Die Knochen des Fossils weisen erstaunliche Merkmale auf, die Hinweis auf die Lebensweise geben könnten
Die Jahrmillionen alte Fundstücke zeugen damit von einem Phänomen, das die Wissenschaftler*innen in ihrer Studie unter der Abkürzung BMI beschreiben (womit in dem Fall nicht der Body Mass Index gemeint ist, sondern die Bone Mass Increase – also die Zunahme an Knochenmasse). Bei manchen Tiergruppen, die evolutionsbiologisch vom Land ins Wasser gingen, ist diese Tendenz der Knochenverdichtung bereits bekannt und wird als Werkzeug zur Regulierung des Auftriebs gedeutet, als eine Anpassung ans Tauchen in eher flachen Gewässern. So haben beispielsweise Manatis (Rundschwanzseekühe), die vornehmlich im ufernahen Bereich schwimmen und Seegras weiden, den höchsten BMI aller heute lebenden marinen Säuger. Grund genug zur Annahme, dass Perucetus auch in Küstennähe anzutreffen war.

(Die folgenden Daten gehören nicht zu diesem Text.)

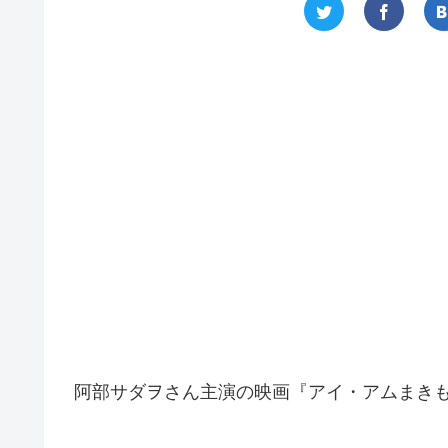
阿部サダヲさん主演の映画『アイ・アムまきもと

Doch was trieb der Urwal im eozänischen Meer? Wovon ernährte er sich? Darüber lässt sich bislang nur spekulieren. Vielleicht aber war der Riese auch hier ein Ausreißer. Wahrscheinlich ähnelten Basilosauriden in ihrer Lebensweise heutigen Orcas: Sie besaßen starke Kiefer, spitze Zähne und machten Jagd auf Fische und andere Meerestiere. Doch dass Perucetus ebenfalls wendigen Beutetieren nachstellte, ist eher zu bezweifeln. Denn der Knochenbau, so schreiben die Autoren der Studie, deutet darauf hin, dass sich der Koloss eher etwas behäbiger bewegte.

Möglich also, dass er nach im Sand verborgenen Krebsen schnappte, Meeresschnecken und Muscheln fraß. Möglich auch, dass er sich an Kadavern verendeter Tiere labte, die auf den Grund gesunken waren – ähnlich wie es einige heutige Haie tun.
Vielleicht aber, so spekulieren die Urzeitforscher in ihrer Studie, bezog der Gigant die Energie für seinen schweren Leib ja auch aus pflanzlicher Kost, weidete Seegras und rupfte Kelp. Damit allerdings wäre er unter allen bekannten Cetaceae der einzige Vegetarier.